Quando parlava di "filosofia cristiana", Gilson pensava ai contenuti che la fede ha suscitato nella storia della filosofia. Blondel pensava piuttosto a un modo di procedere, a uno stimolo per preparare le menti ad aprirsi alla verità cristiana. Questo è un altro modo di intendere la "filosofia cristiana", anch'esso legittimo.

Ulteriore sviluppo

Il dibattito ha suscitato un grande interesse per stabilire meglio come si sia prodotta l'influenza del pensiero cristiano sulla filosofia. Naturalmente il libro più importante è quello di Gilson, Lo spirito della filosofia medievale. Ma molti altri autori hanno dato contributi molto interessanti. Tra gli altri, Regis Jolivet ha scritto un intelligente saggio sulle relazioni tra il pensiero greco e quello cristiano (1931); Sertillanges, un importante libro sull'influenza dell'idea di creazione. E Tresmontant, il suo bellissimo saggio sul pensiero ebraico. Inoltre, una giornata di studio a Juvisy (organizzata dai Maritains) fu dedicata alla "filosofia cristiana" (1933), con la partecipazione di Edith Stein.

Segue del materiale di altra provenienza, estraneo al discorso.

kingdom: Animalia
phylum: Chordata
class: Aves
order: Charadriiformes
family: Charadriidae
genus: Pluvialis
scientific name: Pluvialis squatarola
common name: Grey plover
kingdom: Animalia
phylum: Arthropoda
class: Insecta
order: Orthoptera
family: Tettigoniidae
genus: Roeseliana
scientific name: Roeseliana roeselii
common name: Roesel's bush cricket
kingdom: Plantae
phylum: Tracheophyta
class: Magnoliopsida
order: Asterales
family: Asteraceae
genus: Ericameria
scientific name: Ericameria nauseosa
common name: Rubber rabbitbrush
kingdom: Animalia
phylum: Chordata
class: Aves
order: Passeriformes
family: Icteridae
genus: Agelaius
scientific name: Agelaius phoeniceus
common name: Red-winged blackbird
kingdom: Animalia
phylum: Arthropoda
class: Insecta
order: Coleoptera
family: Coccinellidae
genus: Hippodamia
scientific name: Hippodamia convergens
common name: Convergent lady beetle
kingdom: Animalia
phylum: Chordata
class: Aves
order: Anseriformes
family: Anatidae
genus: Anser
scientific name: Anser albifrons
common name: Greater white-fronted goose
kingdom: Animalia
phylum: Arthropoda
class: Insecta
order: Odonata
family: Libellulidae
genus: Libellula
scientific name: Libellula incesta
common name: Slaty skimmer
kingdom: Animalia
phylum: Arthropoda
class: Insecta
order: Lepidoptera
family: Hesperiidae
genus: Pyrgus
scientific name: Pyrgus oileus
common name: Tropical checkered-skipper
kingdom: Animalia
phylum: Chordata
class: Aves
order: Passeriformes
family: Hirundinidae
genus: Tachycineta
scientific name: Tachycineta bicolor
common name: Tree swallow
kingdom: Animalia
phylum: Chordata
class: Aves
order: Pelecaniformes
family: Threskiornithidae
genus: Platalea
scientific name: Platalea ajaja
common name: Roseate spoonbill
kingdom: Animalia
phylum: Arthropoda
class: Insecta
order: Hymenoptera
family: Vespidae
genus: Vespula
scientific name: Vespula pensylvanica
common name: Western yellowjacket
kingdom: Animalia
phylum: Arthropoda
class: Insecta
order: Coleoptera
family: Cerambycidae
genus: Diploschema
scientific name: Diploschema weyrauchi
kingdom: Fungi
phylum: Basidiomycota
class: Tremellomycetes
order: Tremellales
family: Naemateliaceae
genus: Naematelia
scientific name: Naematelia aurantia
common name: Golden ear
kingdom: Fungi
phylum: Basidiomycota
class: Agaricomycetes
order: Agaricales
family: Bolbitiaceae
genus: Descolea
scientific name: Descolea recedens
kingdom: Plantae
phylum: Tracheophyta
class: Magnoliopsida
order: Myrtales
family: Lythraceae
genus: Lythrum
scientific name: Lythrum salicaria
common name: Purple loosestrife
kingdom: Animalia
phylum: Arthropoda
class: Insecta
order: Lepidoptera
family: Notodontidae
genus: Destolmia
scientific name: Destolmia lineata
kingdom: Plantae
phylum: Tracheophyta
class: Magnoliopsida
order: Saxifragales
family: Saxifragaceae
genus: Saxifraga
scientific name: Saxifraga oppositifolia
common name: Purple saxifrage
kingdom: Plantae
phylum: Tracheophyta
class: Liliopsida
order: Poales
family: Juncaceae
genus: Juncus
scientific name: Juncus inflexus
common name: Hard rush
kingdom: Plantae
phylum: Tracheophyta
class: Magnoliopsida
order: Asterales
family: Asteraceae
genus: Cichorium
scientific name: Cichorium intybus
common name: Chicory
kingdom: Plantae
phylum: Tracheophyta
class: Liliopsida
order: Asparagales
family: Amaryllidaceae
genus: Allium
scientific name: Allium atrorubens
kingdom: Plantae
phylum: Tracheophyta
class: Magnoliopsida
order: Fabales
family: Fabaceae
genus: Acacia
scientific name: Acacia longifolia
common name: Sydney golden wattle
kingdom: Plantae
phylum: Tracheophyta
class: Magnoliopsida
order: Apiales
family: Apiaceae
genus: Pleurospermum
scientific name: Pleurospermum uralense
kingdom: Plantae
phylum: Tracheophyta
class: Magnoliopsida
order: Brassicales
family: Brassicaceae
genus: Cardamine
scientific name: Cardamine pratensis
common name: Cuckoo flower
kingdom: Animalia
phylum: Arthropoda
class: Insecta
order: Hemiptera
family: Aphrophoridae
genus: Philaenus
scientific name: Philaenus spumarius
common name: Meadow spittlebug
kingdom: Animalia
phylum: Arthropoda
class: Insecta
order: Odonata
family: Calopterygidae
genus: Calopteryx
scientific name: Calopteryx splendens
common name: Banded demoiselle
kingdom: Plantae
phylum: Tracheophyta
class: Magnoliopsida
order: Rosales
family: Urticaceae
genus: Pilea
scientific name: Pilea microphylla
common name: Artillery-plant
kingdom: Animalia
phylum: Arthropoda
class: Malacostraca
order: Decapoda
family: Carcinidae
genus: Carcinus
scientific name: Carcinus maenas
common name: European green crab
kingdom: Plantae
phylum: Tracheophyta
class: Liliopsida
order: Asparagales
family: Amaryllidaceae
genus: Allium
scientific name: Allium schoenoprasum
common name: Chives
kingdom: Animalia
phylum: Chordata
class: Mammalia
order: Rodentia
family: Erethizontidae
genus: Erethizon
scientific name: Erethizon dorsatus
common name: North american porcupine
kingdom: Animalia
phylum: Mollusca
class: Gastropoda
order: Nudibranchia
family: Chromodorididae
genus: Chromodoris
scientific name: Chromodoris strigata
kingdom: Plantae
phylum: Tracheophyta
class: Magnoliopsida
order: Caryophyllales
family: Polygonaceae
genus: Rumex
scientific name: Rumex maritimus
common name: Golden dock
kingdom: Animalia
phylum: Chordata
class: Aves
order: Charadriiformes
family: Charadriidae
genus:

Una frase di Heidegger, pronunciata di sfuggita nel primo capitolo della sua opera Introduzione alla metafisica: una filosofia cristiana equivale a un 'ferro di legno'". [ein hölzernes Eisen] [ein hölzernes Eisen]. e un malinteso".. E spiega: "Certamente, c'è un'elaborazione intellettuale e interrogativa del mondo vissuto come cristiano, cioè della fede. Ma questa è teologia".. Per Heidegger è un equivoco parlare di "filosofia cristiana" perché distingue il metodo di ogni conoscenza, ma questo è stato difeso da tutti e, come abbiamo visto, nel dibattito sono state fatte sfumature che probabilmente non lo hanno raggiunto.

Conclusione

Gabriel Marcel lo dice molto bene nella sua lezione su Il mistero dell'essere: "È molto probabile che l'esistenza dei dati fondamentali cristiani sia necessaria infatti per permettere allo spirito di concepire alcune nozioni [...]: ma non si può dire che queste nozioni siano sotto la dipendenza della rivelazione cristiana. Non si presume che".